* Extract to read:
• • •

The first major phones of the year are here, and Samsung is being its usual ambitious self. The company unleashed a trio of new flagships in its S20 series, and for the first time, it introduced a souped-up Ultra variant alongside the regular S20 and S20+. The S20 Ultra is big and beefy, though with a starting price of $1,400, it's also very expensive. It offers a long list of impressive specs and intriguing features, like a triple camera system with a 108-megapixel sensor that can zoom up to 100x. But do these features make a good phone?
One of the first things you should consider is the Ultra's size. As my colleague Chris Velazco so eloquently put it, the S20 Ultra is a chonky boi. Thicc with seven C's. With a 6.9-inch screen and a very dense build, the Ultra is the largest member of the S20 family ever. After just a day of testing it, my left thumb felt sore and my arm ached. I could never last more than 10 minutes of furious scrolling through my favorite subreddits.
To be fair, the S20 Ultra is only slightly larger than the iPhone 11 Pro Max, which is four grams heavier than the Samsung phone despite its smaller 6.5-inch screen. At 222 grams, the Ultra is noticeably heavier than the OnePlus 7T Pro (206 grams). Even the Note 10+ 5G, which has a slightly smaller 6.8-inch screen, weighs a lot less at 198 grams.
High-resolution, superzoom cameras
The biggest, most notable thing about the Ultra is its cameras. This is a tri-camera setup with a primary, 108-megapixel sensor and a 12-megapixel ultra-wide option that captures a 123-degree field of view. The most interesting of the lot, though, is the 48-megapixel telephoto lens folded into the chunky bump on top of this already-giant phone's behind.
Thanks to the bigger, sharper sensors, the S20 Ultra should take brighter, more colorful and clearer pictures than Samsung's previous flagships. But the company's image-processing algorithms are still pretty aggressive and soften details. Edges of buildings lack the definition you'd find on pictures taken with a Pixel 4 or an iPhone 11 Pro.

• • •

* Tasks to complete:
1. According to the S20 Ultra review, why should the phone take brighter, clearer pictures than Samsung's earlier flagships, and why do its photos still lose detail? Answer in one to three sentences.
2. Name each camera in the S20 Ultra's rear setup as described in the S20 Ultra review, with its megapixel count.
3. Reproduce the stretch of the S20 Ultra review from "To be fair, the" through "at 198 grams.", replacing "Note 10+ 5G" with "Galaxy Note 10+ 5G".
Rely only on the S20 Ultra review for your answers.

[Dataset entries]

• • •

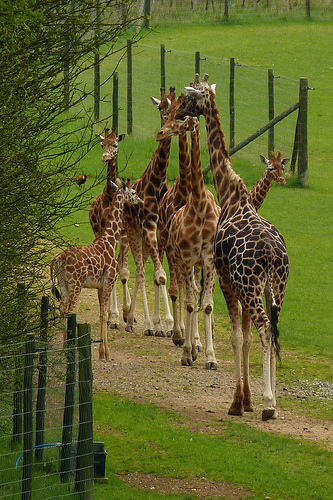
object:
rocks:
[281, 376, 331, 398]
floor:
[291, 207, 319, 254]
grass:
[92, 388, 333, 500]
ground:
[0, 1, 332, 500]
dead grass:
[0, 234, 333, 454]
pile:
[289, 377, 333, 402]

• • •

* Your written answers:
1. The S20 Ultra should produce brighter, more colorful and clearer pictures because of its bigger, sharper sensors. However, Samsung's image-processing algorithms remain aggressive and soften details, so building edges lack the definition seen in shots from a Pixel 4 or an iPhone 11 Pro.

2.
- Primary camera: 108 megapixels
- Ultra-wide camera: 12 megapixels, with a 123-degree field of view
- Telephoto lens: 48 megapixels

3.
To be fair, the S20 Ultra is only slightly larger than the iPhone 11 Pro Max, which is four grams heavier than the Samsung phone despite its smaller 6.5-inch screen. At 222 grams, the Ultra is noticeably heavier than the OnePlus 7T Pro (206 grams). Even the Galaxy Note 10+ 5G, which has a slightly smaller 6.8-inch screen, weighs a lot less at 198 grams.